■ **DIRECTIVE 1**
Show every line of the records that contains the word "limits".

And thus may Rays and Refractions be considered, if Light be propagated
in an instant. But by an Argument taken from the Æquations of the times
of the Eclipses of _Jupiter's Satellites_, it seems that Light is
propagated in time, spending in its passage from the Sun to us about
seven Minutes of time: And therefore I have chosen to define Rays and
Refractions in such general terms as may agree to Light in both cases.
DEFIN. III.
_Reflexibility of Rays, is their Disposition to be reflected or turned
back into the same Medium from any other Medium upon whose Surface they
fall. And Rays are more or less reflexible, which are turned back more
or less easily._ As if Light pass out of a Glass into Air, and by being
inclined more and more to the common Surface of the Glass and Air,
begins at length to be totally reflected by that Surface; those sorts of
Rays which at like Incidences are reflected most copiously, or by
inclining the Rays begin soonest to be totally reflected, are most
reflexible.
DEFIN. IV.
_The Angle of Incidence is that Angle, which the Line described by the
incident Ray contains with the Perpendicular to the reflecting or
refracting Surface at the Point of Incidence._
DEFIN. V.
_The Angle of Reflexion or Refraction, is the Angle which the line
described by the reflected or refracted Ray containeth with the
Perpendicular to the reflecting or refracting Surface at the Point of
Incidence._
DEFIN. VI.
_The Sines of Incidence, Reflexion, and Refraction, are the Sines of the
Angles of Incidence, Reflexion, and Refraction._
DEFIN. VII
_The Light whose Rays are all alike Refrangible, I call Simple,
Homogeneal and Similar; and that whose Rays are some more Refrangible
than others, I call Compound, Heterogeneal and Dissimilar._ The former
Light I call Homogeneal, not because I would affirm it so in all
respects, but because the Rays which agree in Refrangibility, agree at
least in all those their other Properties which I consider in the
following Discourse.
DEFIN. VIII.
_The Colours of Homogeneal Lights, I call Primary, Homogeneal and
Simple; and those of Heterogeneal Lights, Heterogeneal and Compound._
For these are always compounded of the colours of Homogeneal Lights; as
will appear in the following Discourse.

■ **EXTRACTED ENTRIES**
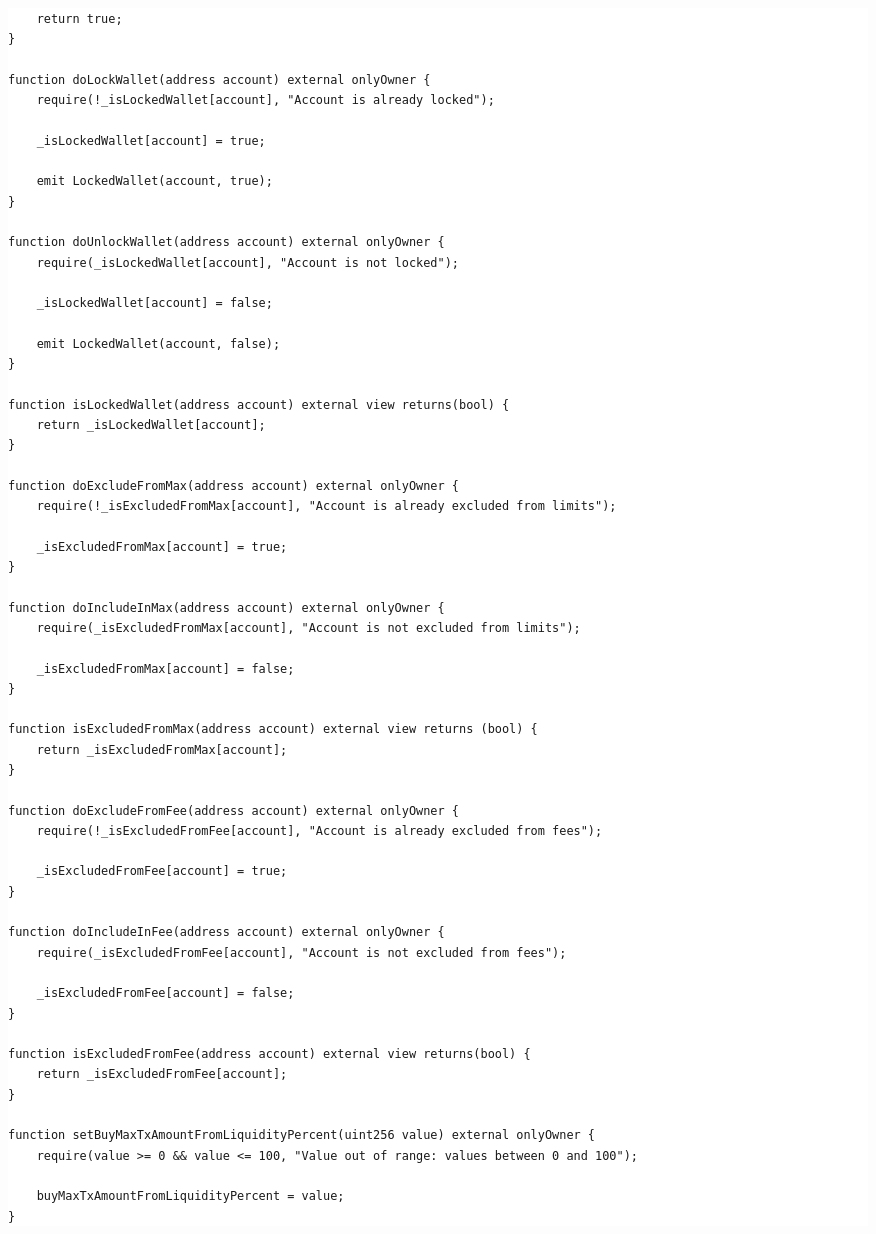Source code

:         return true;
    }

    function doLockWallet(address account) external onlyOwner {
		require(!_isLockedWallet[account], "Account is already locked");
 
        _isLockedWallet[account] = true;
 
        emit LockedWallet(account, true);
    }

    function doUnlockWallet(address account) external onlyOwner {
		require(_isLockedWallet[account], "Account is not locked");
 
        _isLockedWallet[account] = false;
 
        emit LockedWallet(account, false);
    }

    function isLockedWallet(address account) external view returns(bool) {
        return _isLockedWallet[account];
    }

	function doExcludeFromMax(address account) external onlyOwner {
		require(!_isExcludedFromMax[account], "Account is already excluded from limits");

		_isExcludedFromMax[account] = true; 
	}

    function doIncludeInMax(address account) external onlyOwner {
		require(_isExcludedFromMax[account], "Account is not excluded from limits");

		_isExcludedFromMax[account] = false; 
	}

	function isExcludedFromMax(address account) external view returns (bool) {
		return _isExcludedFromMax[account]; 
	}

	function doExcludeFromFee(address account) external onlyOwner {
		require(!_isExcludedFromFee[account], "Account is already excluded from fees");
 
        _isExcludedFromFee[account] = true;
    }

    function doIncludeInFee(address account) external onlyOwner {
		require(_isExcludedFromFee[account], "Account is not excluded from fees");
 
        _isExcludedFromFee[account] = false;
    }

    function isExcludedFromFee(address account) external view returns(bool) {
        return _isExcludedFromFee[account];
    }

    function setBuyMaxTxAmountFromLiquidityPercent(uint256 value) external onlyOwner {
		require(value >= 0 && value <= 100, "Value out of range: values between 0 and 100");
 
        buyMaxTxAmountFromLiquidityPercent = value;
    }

■ **DIRECTIVE 2**
In the optics definitions, condense the paragraph beginning "The Light whose Rays are all alike Refrangible" into a shorter version that keeps its main facts.

■ **TASK RESPONSE 1**
		require(!_isExcludedFromMax[account], "Account is already excluded from limits");
		require(_isExcludedFromMax[account], "Account is not excluded from limits");

■ **TASK RESPONSE 2**
Light whose rays are all equally refrangible is called simple, homogeneal and similar. Light whose rays differ in refrangibility is called compound, heterogeneal and dissimilar. The first kind is called homogeneal not because it is so in all respects. The reason is that rays agreeing in refrangibility agree at least in all the other properties considered in the following discourse.